Almost 4 months have passed during which I have not been able to work out. I honestly thought that I’d be out one, two months at the most. I haven’t taken more than two weeks off from the gym for the past seven years, and this unintentional break has been one of the biggest lessons in acceptance that I’ve ever faced. Those of you who know me well know how big a part of my life that fitness is. I’ve gone from disappointed to self-pitying to angry to depressed to scared. I have never had an injury that has kept me out of the gym until now. My recovery has been so painfully slow that I’ve been terrified that I won’t get better; that this numbness and decreased muscle strength will persist and keep me from the activities I love.

I realize that in the grand scheme of things I’m really lucky. This is not life-threatening. Fortunately, except for the first couple days of the injury, I’ve had no pain, and my sleep hasn’t been affected at all. I haven’t had to miss even one day of work. I know in my heart that the Universe gives us challenges to learn from and to grow, so I must trust and have faith in Universe’s plan, even if I think that it’s not MY plan. There is a line in the text of A Course in Miracles which has given me great comfort: One of the most difficult temptations to recognize is that to doubt a healing because of the appearance of continuing symptoms is a mistake in the form of a lack of trust.”
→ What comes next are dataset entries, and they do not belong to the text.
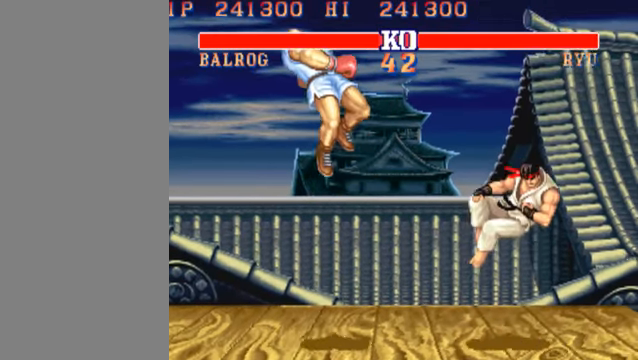
{"buttons": [], "left_stick": "center", "events": []}
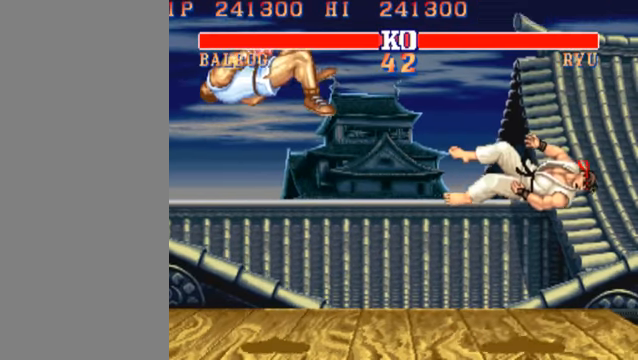
{"buttons": [], "left_stick": "center", "events": []}
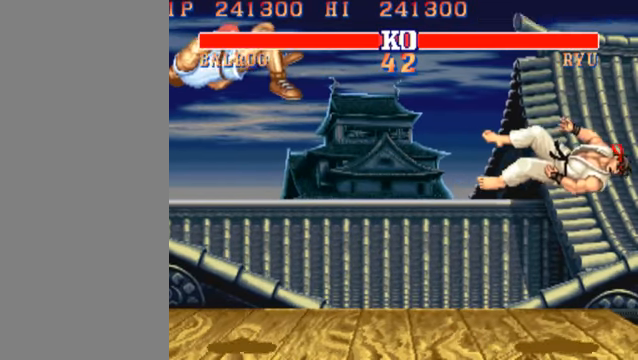
{"buttons": [], "left_stick": "center", "events": []}
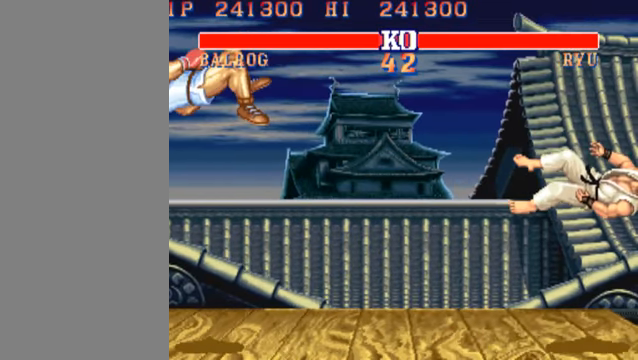
{"buttons": [], "left_stick": "center", "events": []}
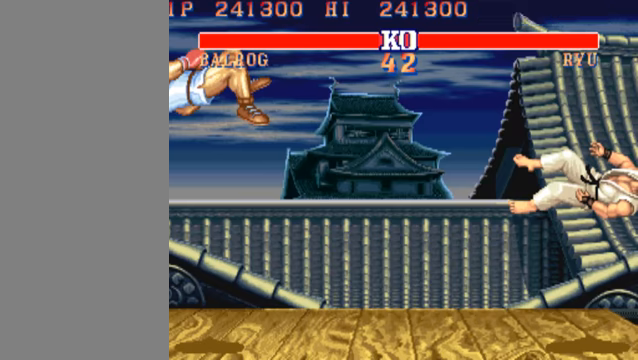
{"buttons": ["MP"], "left_stick": "center", "events": [[133, "MP", "down"]]}
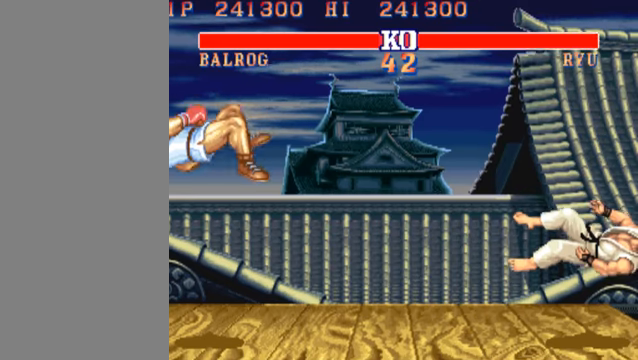
{"buttons": ["MP"], "left_stick": "center", "events": []}
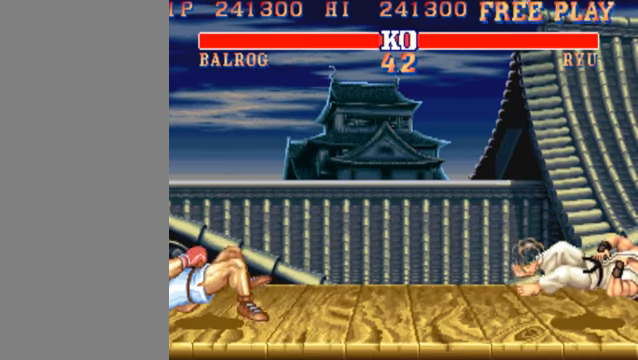
{"buttons": ["MP"], "left_stick": "center", "events": []}
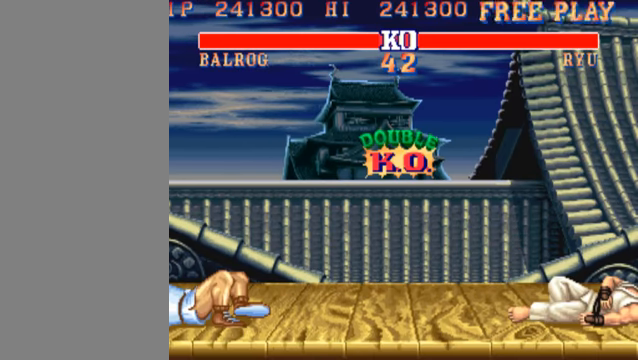
{"buttons": ["MP"], "left_stick": "center", "events": []}
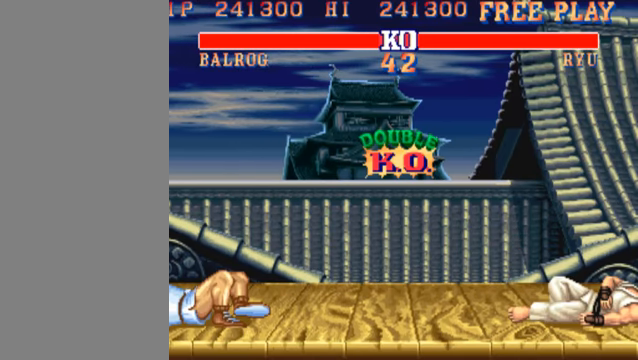
{"buttons": ["MP"], "left_stick": "center", "events": []}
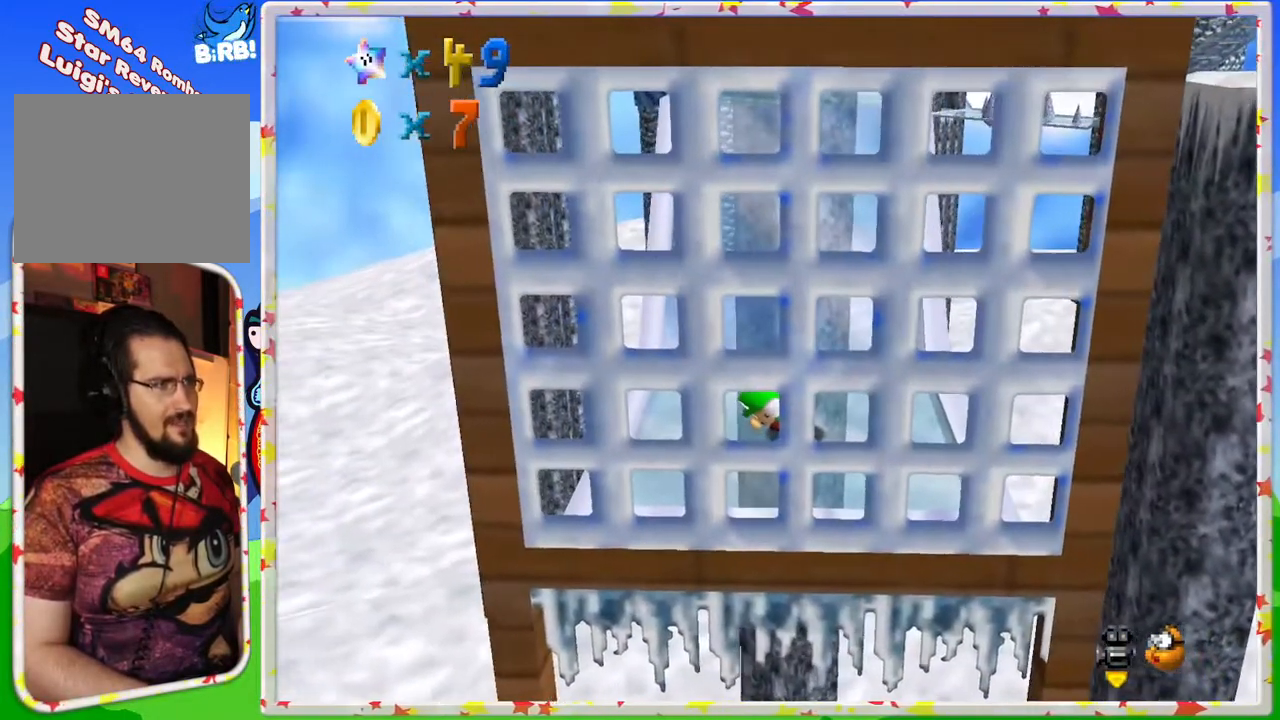
Gameplay with a controller (Nintendo layout); each line is a JSON object with the inputs held at the frame after it. "events" lists button and stick changes between this image and that frame as [ms after this image, input, new state], when the widget could be followed in between. Not read: L3 R3.
{"buttons": [], "left_stick": "down", "events": [[83, "left_stick", "down"]]}
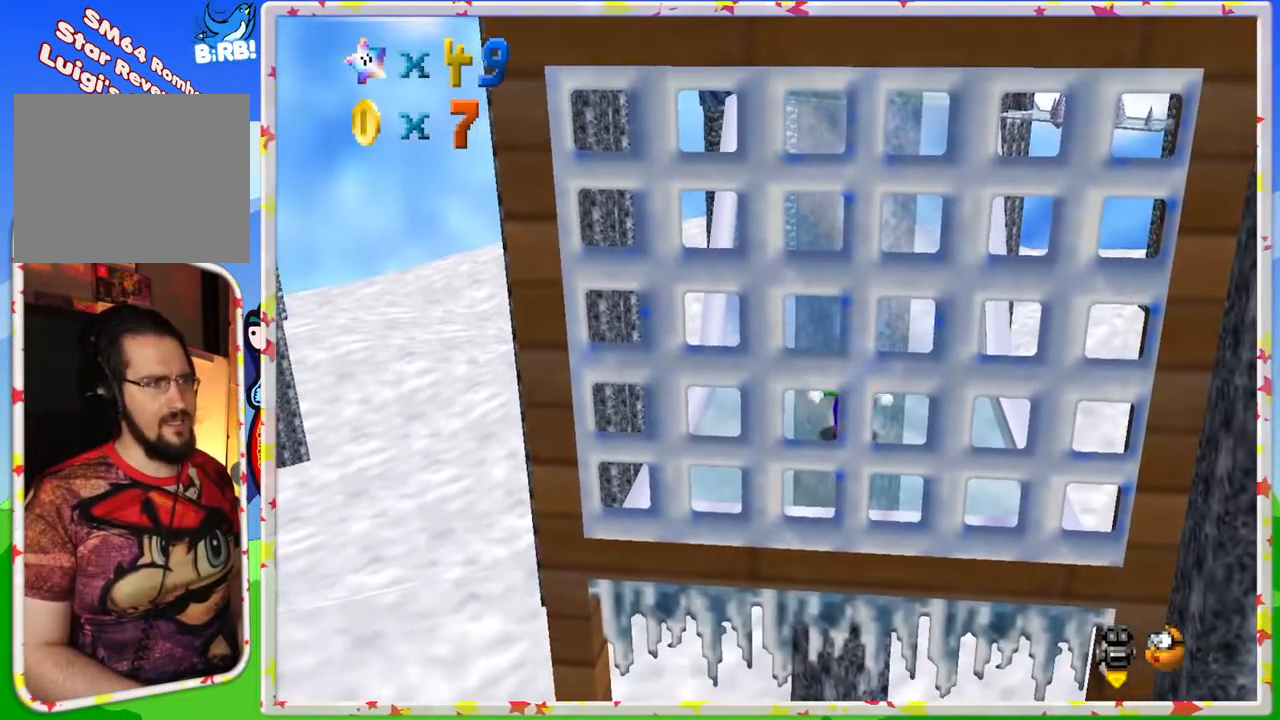
{"buttons": [], "left_stick": "center", "events": [[450, "left_stick", "center"]]}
Over the past three weeks, the strength has SLOWLY started coming back to my calf muscle and my limp is significantly less pronounced. Last week I saw a spine specialist who was extremely heartened at how well I was doing given the MRI results taken at the beginning of November. My physical therapist has just given me the green light to carefully start working out again: perhaps a spin class, the elliptical, or weight machines. I’m a long way from doing any hill sprints, crossfit or powerlifting activities – perhaps never – but hey, I’ll take it. Up until this event, I’ve taken for granted what my body has been able to do. I know for certain that I will never take it for granted again.